The plot follows the expected format. The aliens from the first movie called for reinforcements, and they’re just now arriving. Earth takes the new aliens lightly and pays a steep price. Minor battles are fought where we achieve minor victories, but we also suffer heavy losses (outside of our heroes, of course). There are also a few times where we think we’ve won, the aliens come out with a bigger advantage than ever. It all leads up to a doomsday scenario and a clock counting down to the end of the world that’s going to get really close to zero.

Character interactions also go as expected. The fighter pilots rib each other and spout one-liners. A few made me laugh, but none are as good as the best ones from the original. Colleagues (especially couples) bicker at first, then learn to work together. The Hemsworth character doesn’t follow orders and he gets in trouble for it, but he saves the day because he knows in his heart what to do. Loved ones are lost and their surviving family members need inspiration to continue. The script seems like it was written to have a joke at this point, and an inspirational moment at that point without thought being given ahead of time to what those lines and moments should actually be.

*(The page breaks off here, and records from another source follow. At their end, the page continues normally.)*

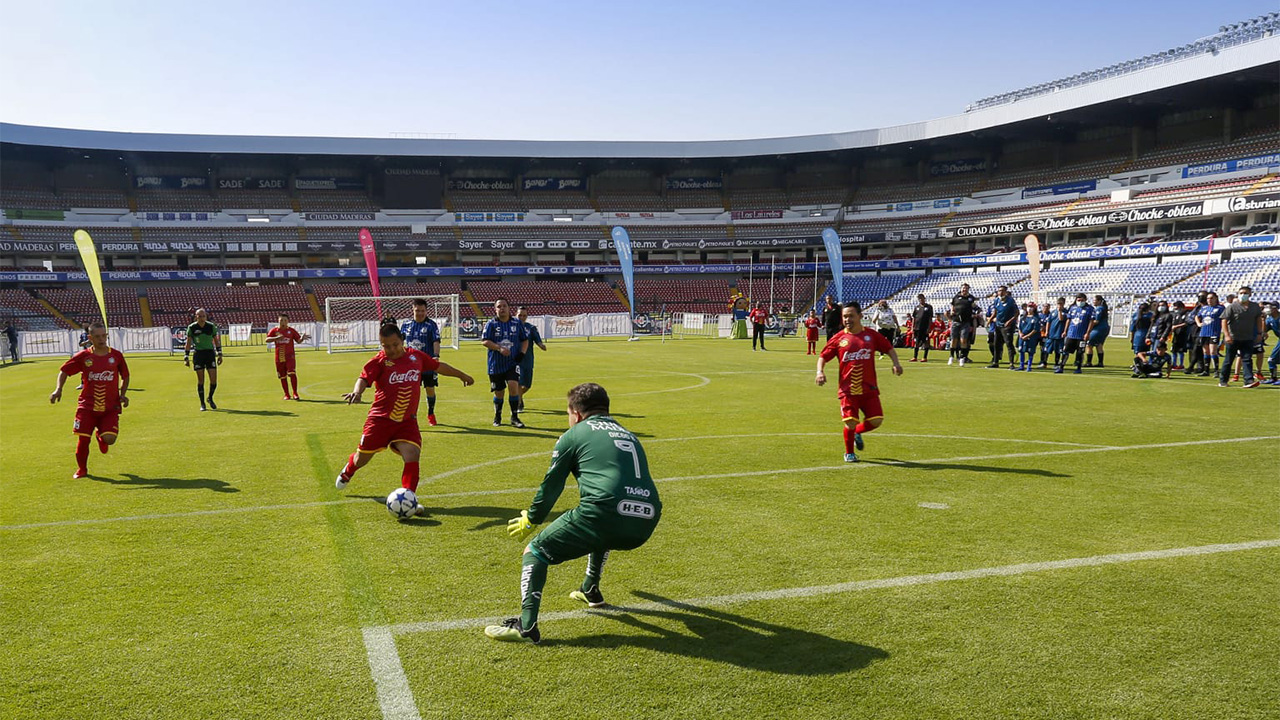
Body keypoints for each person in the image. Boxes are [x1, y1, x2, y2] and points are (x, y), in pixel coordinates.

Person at [485, 383, 660, 644]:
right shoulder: (627, 433)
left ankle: (527, 627)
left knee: (535, 552)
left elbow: (551, 486)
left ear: (576, 414)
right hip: (647, 518)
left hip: (606, 511)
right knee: (601, 531)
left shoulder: (575, 433)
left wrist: (531, 519)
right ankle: (590, 589)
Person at [335, 321, 474, 503]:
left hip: (407, 421)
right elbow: (363, 378)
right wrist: (357, 392)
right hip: (380, 420)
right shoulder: (379, 361)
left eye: (395, 344)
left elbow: (438, 366)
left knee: (412, 454)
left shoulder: (416, 357)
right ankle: (348, 471)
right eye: (386, 346)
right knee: (362, 458)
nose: (391, 349)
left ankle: (407, 499)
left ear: (402, 340)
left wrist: (461, 375)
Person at [816, 301, 904, 463]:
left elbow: (888, 348)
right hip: (848, 390)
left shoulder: (871, 336)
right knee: (849, 422)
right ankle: (849, 453)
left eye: (851, 316)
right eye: (845, 317)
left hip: (869, 388)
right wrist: (820, 372)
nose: (847, 319)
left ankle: (857, 432)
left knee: (876, 421)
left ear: (860, 316)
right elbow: (823, 356)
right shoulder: (839, 338)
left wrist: (896, 363)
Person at [49, 321, 130, 479]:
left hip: (109, 407)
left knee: (110, 439)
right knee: (83, 439)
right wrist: (58, 389)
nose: (102, 339)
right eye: (97, 336)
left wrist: (123, 393)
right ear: (90, 338)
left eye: (104, 336)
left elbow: (125, 376)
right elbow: (64, 371)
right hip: (87, 406)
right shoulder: (84, 357)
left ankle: (101, 437)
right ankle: (82, 469)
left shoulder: (116, 355)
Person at [482, 298, 529, 428]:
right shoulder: (491, 324)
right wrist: (499, 348)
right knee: (499, 392)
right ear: (495, 309)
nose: (502, 308)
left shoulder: (517, 323)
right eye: (499, 306)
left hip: (512, 363)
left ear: (509, 308)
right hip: (495, 364)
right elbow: (485, 341)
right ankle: (498, 415)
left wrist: (522, 354)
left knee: (513, 387)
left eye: (504, 306)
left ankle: (515, 417)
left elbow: (525, 340)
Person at [400, 299, 443, 425]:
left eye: (422, 311)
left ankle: (431, 413)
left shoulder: (431, 325)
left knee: (430, 389)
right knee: (412, 393)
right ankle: (411, 417)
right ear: (412, 310)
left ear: (426, 311)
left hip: (427, 364)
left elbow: (436, 341)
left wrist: (436, 356)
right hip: (411, 366)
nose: (420, 313)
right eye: (417, 310)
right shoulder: (406, 325)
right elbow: (400, 343)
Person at [1219, 286, 1263, 388]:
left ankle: (1248, 380)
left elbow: (1258, 319)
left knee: (1247, 359)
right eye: (1241, 293)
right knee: (1229, 360)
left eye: (1246, 293)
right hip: (1233, 338)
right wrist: (1226, 335)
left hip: (1248, 337)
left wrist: (1260, 333)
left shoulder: (1254, 307)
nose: (1243, 295)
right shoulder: (1232, 307)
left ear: (1250, 294)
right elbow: (1224, 320)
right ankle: (1223, 380)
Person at [183, 308, 222, 411]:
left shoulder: (211, 326)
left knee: (213, 380)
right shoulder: (192, 327)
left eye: (203, 316)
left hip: (209, 353)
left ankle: (210, 397)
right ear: (196, 317)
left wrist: (220, 353)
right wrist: (186, 356)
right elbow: (188, 342)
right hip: (199, 354)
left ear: (206, 316)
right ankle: (202, 403)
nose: (201, 318)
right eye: (199, 316)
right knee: (201, 380)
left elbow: (216, 340)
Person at [264, 314, 309, 400]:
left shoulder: (291, 331)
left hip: (290, 356)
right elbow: (267, 340)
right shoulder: (274, 330)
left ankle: (295, 393)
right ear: (278, 321)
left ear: (288, 321)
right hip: (279, 357)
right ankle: (287, 394)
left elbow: (298, 341)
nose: (283, 322)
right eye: (281, 320)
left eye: (285, 320)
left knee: (292, 373)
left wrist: (302, 338)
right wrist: (277, 338)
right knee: (282, 376)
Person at [515, 306, 548, 410]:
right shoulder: (511, 327)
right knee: (518, 382)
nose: (522, 317)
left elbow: (537, 340)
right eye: (520, 315)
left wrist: (541, 345)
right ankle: (518, 402)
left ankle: (518, 396)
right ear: (516, 315)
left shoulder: (531, 328)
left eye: (524, 315)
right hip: (515, 360)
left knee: (527, 385)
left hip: (528, 360)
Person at [1055, 293, 1094, 375]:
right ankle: (1061, 367)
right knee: (1065, 351)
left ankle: (1078, 368)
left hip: (1081, 335)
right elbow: (1068, 320)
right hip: (1071, 333)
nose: (1080, 302)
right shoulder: (1072, 308)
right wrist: (1065, 331)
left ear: (1085, 300)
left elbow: (1091, 321)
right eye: (1078, 300)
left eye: (1082, 300)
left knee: (1080, 352)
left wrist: (1087, 333)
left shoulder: (1089, 309)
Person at [948, 283, 979, 366]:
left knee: (963, 340)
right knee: (954, 340)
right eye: (963, 288)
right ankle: (951, 356)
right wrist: (952, 310)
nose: (964, 290)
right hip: (956, 321)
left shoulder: (971, 298)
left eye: (966, 288)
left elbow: (975, 307)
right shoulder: (956, 297)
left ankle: (962, 357)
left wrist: (975, 314)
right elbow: (952, 304)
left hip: (966, 322)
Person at [987, 285, 1018, 369]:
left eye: (1002, 291)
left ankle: (1011, 363)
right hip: (998, 325)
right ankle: (995, 362)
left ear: (1005, 292)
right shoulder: (997, 300)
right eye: (999, 291)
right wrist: (990, 319)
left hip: (1007, 326)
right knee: (997, 344)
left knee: (1008, 343)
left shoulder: (1010, 301)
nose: (1000, 292)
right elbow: (996, 311)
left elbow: (1016, 313)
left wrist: (1010, 321)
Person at [1195, 292, 1225, 377]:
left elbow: (1224, 318)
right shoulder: (1204, 308)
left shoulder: (1220, 308)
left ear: (1216, 298)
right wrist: (1198, 323)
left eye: (1211, 298)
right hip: (1204, 332)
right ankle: (1206, 370)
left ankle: (1216, 371)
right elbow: (1197, 316)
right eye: (1208, 298)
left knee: (1213, 351)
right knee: (1206, 351)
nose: (1209, 300)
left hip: (1214, 332)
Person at [1085, 296, 1111, 367]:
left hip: (1098, 329)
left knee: (1089, 345)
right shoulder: (1103, 308)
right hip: (1104, 328)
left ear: (1099, 301)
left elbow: (1096, 321)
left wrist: (1088, 324)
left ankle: (1089, 362)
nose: (1093, 301)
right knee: (1099, 345)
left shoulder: (1099, 308)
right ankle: (1100, 362)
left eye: (1095, 300)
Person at [1041, 298, 1066, 368]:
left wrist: (1060, 311)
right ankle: (1044, 363)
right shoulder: (1052, 312)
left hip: (1059, 334)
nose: (1059, 306)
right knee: (1046, 349)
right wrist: (1047, 331)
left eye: (1061, 304)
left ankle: (1056, 363)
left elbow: (1061, 319)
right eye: (1058, 304)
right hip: (1051, 334)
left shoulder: (1065, 312)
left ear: (1063, 304)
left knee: (1058, 350)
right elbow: (1049, 321)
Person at [1017, 302, 1042, 372]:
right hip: (1022, 337)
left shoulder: (1036, 318)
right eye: (1028, 307)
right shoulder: (1023, 317)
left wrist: (1028, 335)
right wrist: (1021, 334)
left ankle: (1029, 366)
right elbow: (1019, 327)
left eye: (1031, 307)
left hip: (1031, 338)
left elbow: (1035, 329)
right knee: (1021, 350)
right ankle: (1021, 365)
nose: (1029, 309)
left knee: (1030, 351)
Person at [909, 294, 934, 362]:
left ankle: (924, 357)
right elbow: (914, 318)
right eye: (919, 299)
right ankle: (915, 357)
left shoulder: (929, 307)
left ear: (924, 298)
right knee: (916, 342)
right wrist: (912, 327)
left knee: (925, 342)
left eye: (921, 298)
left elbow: (930, 318)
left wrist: (929, 328)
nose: (920, 300)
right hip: (917, 328)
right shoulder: (917, 307)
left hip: (924, 328)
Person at [1169, 301, 1191, 370]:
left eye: (1177, 308)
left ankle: (1181, 364)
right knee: (1174, 350)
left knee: (1181, 350)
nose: (1176, 309)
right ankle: (1174, 364)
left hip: (1183, 334)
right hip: (1176, 334)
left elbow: (1186, 323)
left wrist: (1176, 326)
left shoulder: (1187, 314)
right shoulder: (1176, 314)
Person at [1262, 303, 1280, 384]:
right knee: (1271, 360)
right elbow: (1263, 331)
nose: (1267, 309)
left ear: (1275, 308)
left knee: (1272, 359)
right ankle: (1273, 378)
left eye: (1269, 307)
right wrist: (1263, 319)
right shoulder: (1270, 319)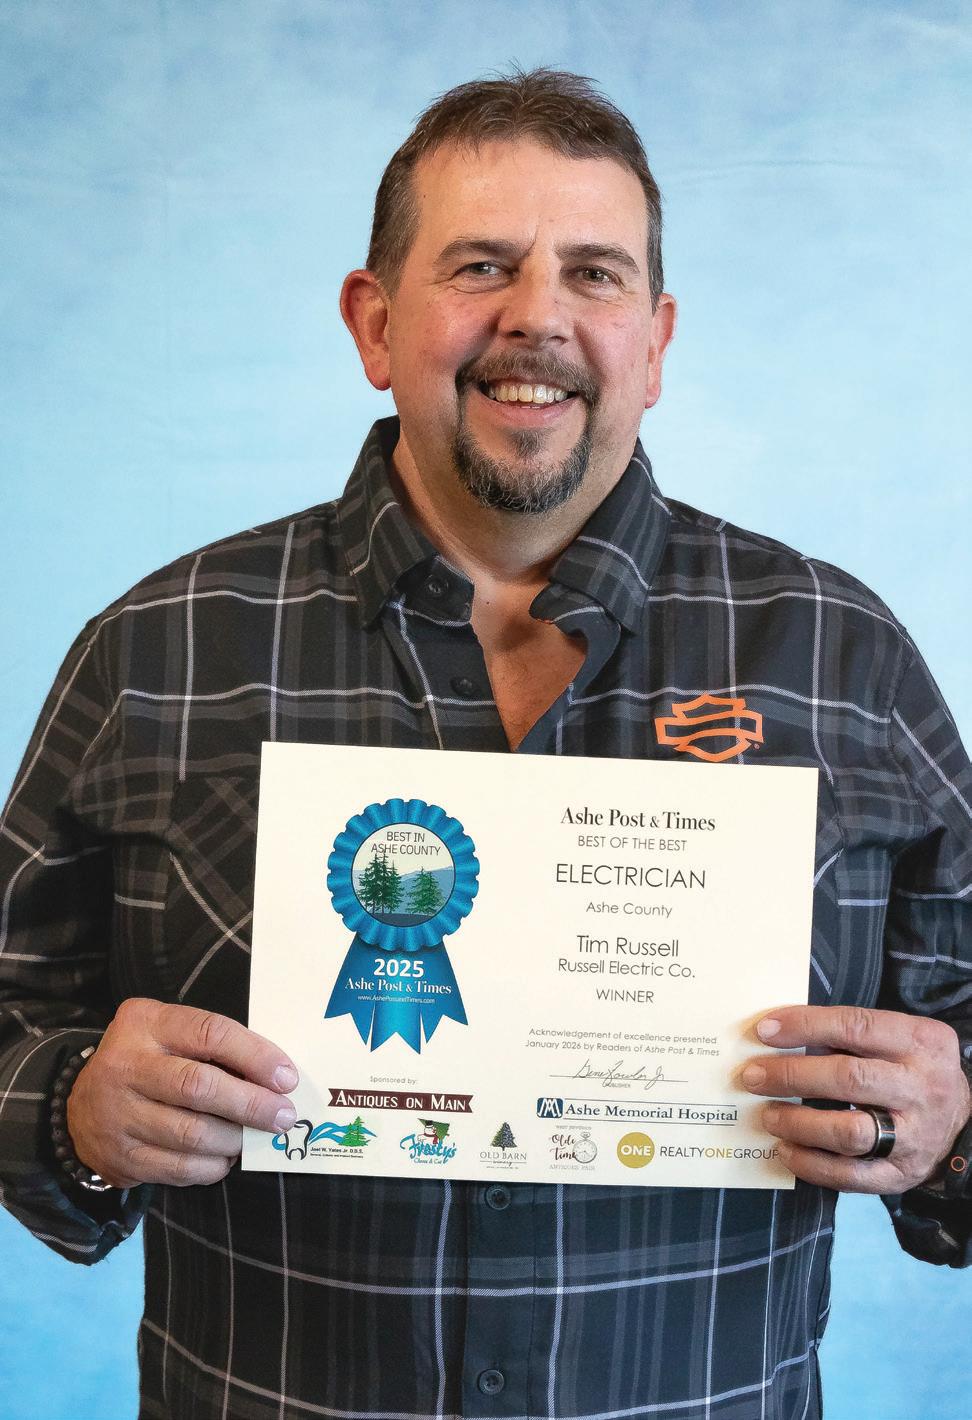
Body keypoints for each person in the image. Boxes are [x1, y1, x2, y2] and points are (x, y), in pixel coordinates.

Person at [1, 67, 969, 1420]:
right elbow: (13, 1017)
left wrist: (950, 1126)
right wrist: (73, 1112)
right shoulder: (160, 647)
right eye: (481, 266)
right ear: (374, 322)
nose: (539, 318)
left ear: (656, 341)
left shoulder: (843, 656)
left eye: (593, 274)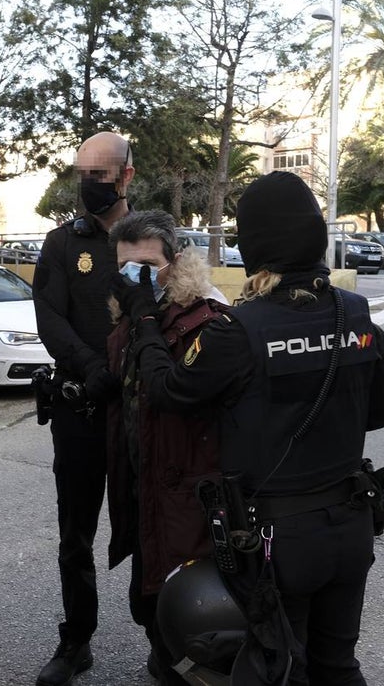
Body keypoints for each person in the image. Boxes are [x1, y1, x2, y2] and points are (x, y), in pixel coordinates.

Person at [114, 171, 384, 685]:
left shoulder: (238, 331)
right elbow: (380, 413)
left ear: (254, 246)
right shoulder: (356, 314)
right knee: (338, 666)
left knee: (278, 668)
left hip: (277, 542)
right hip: (352, 525)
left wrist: (145, 320)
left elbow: (167, 390)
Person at [104, 210, 232, 683]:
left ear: (174, 262)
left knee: (190, 610)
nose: (136, 279)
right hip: (142, 491)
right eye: (125, 269)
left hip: (189, 496)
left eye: (147, 266)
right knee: (147, 600)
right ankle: (165, 664)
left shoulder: (206, 320)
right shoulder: (127, 327)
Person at [32, 130, 133, 686]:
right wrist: (93, 369)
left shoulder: (152, 239)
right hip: (81, 410)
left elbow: (176, 311)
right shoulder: (61, 244)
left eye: (101, 175)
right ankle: (77, 641)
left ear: (126, 177)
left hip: (141, 411)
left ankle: (167, 639)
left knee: (151, 525)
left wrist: (123, 370)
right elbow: (50, 316)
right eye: (83, 175)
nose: (90, 186)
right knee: (76, 534)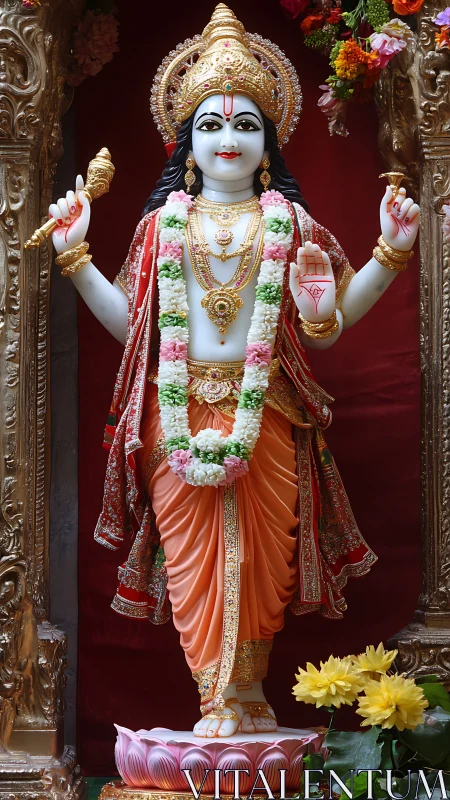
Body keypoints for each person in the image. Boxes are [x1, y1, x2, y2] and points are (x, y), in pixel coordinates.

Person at [49, 4, 419, 738]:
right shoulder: (162, 227)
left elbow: (329, 323)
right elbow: (134, 328)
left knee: (262, 561)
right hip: (177, 412)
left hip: (268, 410)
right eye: (212, 126)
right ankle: (213, 699)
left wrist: (391, 250)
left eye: (246, 125)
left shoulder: (293, 223)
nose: (228, 138)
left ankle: (247, 693)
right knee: (193, 567)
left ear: (269, 143)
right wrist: (75, 256)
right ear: (187, 143)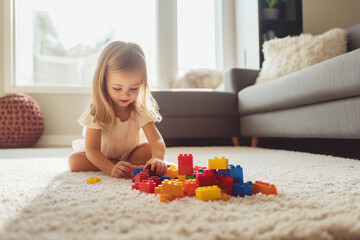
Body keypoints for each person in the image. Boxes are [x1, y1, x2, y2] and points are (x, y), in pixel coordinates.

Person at [68, 41, 167, 178]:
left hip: (131, 154)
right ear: (103, 82)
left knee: (150, 149)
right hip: (102, 156)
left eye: (133, 88)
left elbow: (157, 141)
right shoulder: (97, 111)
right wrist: (111, 168)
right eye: (117, 88)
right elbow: (92, 150)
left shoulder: (140, 110)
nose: (125, 94)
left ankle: (125, 165)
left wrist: (157, 158)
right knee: (75, 161)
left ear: (142, 83)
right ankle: (121, 165)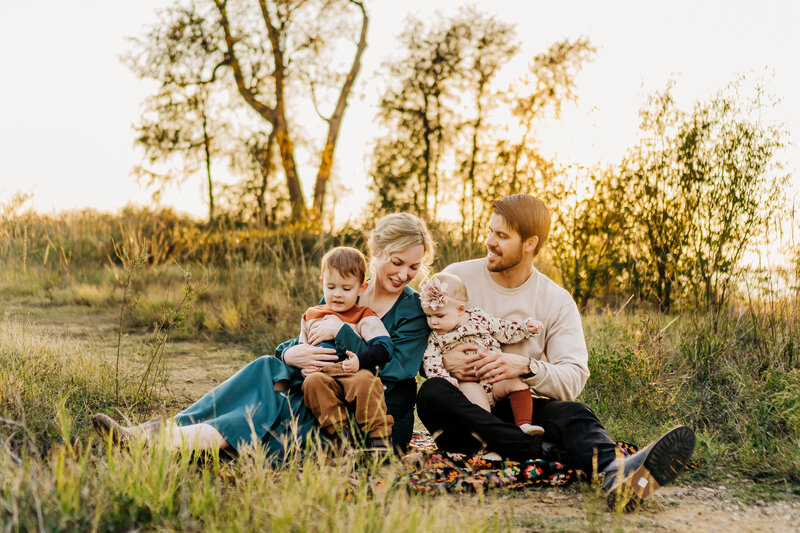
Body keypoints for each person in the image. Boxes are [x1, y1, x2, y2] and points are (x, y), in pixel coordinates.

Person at [415, 194, 695, 511]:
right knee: (431, 394)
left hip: (521, 409)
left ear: (530, 243)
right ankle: (541, 449)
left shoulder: (555, 300)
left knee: (576, 414)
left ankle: (618, 473)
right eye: (491, 231)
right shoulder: (456, 278)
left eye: (502, 236)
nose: (490, 241)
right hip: (466, 412)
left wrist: (526, 367)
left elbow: (573, 377)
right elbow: (420, 344)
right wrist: (446, 364)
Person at [93, 212, 434, 456]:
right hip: (321, 387)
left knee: (271, 411)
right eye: (397, 261)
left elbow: (397, 369)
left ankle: (160, 443)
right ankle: (155, 433)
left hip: (373, 410)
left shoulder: (413, 309)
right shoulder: (347, 286)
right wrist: (289, 353)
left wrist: (343, 333)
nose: (404, 273)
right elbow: (310, 333)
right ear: (375, 252)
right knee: (265, 368)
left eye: (414, 266)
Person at [419, 272, 545, 439]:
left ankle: (524, 424)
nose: (433, 322)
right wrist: (443, 377)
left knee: (517, 382)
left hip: (494, 376)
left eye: (439, 316)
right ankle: (490, 436)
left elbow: (502, 329)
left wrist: (525, 328)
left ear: (460, 310)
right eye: (428, 316)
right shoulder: (435, 337)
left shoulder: (479, 318)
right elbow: (430, 360)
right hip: (469, 383)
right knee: (476, 403)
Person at [299, 246, 394, 452]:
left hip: (352, 370)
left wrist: (360, 361)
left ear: (361, 288)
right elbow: (301, 348)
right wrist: (303, 366)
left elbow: (384, 348)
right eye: (331, 287)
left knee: (366, 382)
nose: (337, 294)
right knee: (312, 383)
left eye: (346, 288)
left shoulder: (363, 315)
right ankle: (341, 436)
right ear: (322, 283)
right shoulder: (310, 315)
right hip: (323, 374)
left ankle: (380, 439)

But the plot and dialogue aren’t the problem with the movie, relatively speaking. The real weakness is with the action sequences. Remember the cool, impactful explosions from the first movie? Get ready to have those replaced with vague, wispy fireballs. We see London getting ripped apart by “explosions,” but I feel like I could wave my hand and they would dissipate. Elsewhere, dogfights are hard to follow because I couldn’t tell which characters (or even which sides) where in which planes and key moments are so poorly-edited that I didn’t even realize characters were dead because those moments were so underwhelming (only two deaths got any kind of reaction at my screening).

The original “Independence Day” is by no means a creative classic, but it’s better than the uninspired mess that is “Independence Day: Resurgence.” This movie cannot make its characters or action interesting to save its life. It was only made to hop on the bandwagon of reviving decades-old franchises, which has led to some impressive successes lately. In fact, this movie lost in its opening weekend to another long-delayed follow-up in “Finding Dory,” which beat it by $30 million in its second weekend. This “Resurgence” should have never taken place.

One and a Half Stars out of Five.

“Independence Day: Resurgence” is rated PG-13 for sequences of sci-fi action and destruction, and some language. Its running time is 120 minutes.